Notably, even those who decry the neo-Prohibitionists of the Nanny State rarely raise a peep when Bible-thumpers lobby for laws to prevent the sale of “liquid crack” in inner-city neighborhoods.

Meanwhile, no beer style is so crassly adored as malt liquor.

The Irish might’ve written odes to their beloved black stout, and Germany has made lager a religion.
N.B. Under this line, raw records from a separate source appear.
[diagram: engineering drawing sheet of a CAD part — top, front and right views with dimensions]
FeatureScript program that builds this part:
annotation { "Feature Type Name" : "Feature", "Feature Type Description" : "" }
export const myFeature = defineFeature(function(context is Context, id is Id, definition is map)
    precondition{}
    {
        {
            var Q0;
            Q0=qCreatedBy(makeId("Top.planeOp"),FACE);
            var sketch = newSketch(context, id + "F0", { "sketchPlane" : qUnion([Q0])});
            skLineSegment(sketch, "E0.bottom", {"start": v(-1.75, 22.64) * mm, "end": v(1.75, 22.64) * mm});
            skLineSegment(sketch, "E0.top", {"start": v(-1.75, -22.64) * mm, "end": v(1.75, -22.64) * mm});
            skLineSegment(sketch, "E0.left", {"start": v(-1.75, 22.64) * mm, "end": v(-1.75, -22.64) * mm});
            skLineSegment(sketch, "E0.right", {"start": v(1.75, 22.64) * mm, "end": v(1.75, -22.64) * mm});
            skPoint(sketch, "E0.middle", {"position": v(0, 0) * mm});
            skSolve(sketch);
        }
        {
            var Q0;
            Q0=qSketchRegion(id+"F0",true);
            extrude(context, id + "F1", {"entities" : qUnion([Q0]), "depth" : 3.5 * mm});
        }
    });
But in America, malt liquor – even as it is inevitably packaged in a brown paper bag – is an instantly identifiable cultural icon.

Back in the ’80s, kids mimicked Billy Dee Williams’ smooth Colt 45 slogan: ” . . . works every time!” The Ramones joined in with a one-chord ode (“Gimme, gimme, gimme my Steel Reserve“) and Sublime followed with its debut album, “40oz. to Freedom.”

Comics have leaned on it as a punch line in everything from “The Simpsons” to the Wayans brothers’ parody “Don’t Be a Menace to South Central While Drinking Your Juice in the Hood.” A while back, Conan O’Brien mocked up spoof bottles of SpongeBob SquarePants Malt Liquor.

More recently, have you noticed that some hipsters have given up their beloved Pabst Blue Ribbon in favor of 40-ounce bottles of Mickey’s?

Curiously, and despite its dismissal as a serious beer, malt liquor is judged every year at the Great American Beer Festival in a category euphemistically called “American-style specialty lager.” Yes, the same awards ceremony that has honored something so delicately esoteric as Hennepin Farmhouse Saison has also handed out medals to the chug-a-lug likes of Hurricane, Red Bull and OE 800.

Presumably, the winners received high marks under the style’s bogus criteria for their “sweet-fruity esters and complex alcohols.”

Craft beer, this is not.

The mash is a science-lab wonder of barley malt, corn grits and dextrose (corn sugar) or fructose (corn syrup), spiked with an enzyme called alpha amylase to fully convert the corn into fermentable sugar, then boosted with a special yeast to maximize the alcohol.

It is the very definition of a cheap buzz.

Yet, there is a certain fascination with malt liquor among some craft brewers.

Delaware’s Dogfish Head notoriously packages its bottle-conditioned Liquor de Malt in a hand-stamped brown paper bag. (To underscore the joke, the brewery’s founder recorded a rap-video tribute.) Elysian Brewing in Seattle told the Wall Street Journal that its top-selling T-shirt is for AK-47, a malt liquor. And Rogue Ales knows what guys really want on Father’s Day, offering a seasonal release of Dad’s Little Helper Malt Liquor.

There’s a fun, healthy sense of irony at work here. But it misses its target because the small brewers’ versions of malt liquor actually taste good and, I’m obliged to report, won’t make your jimmy any thicker.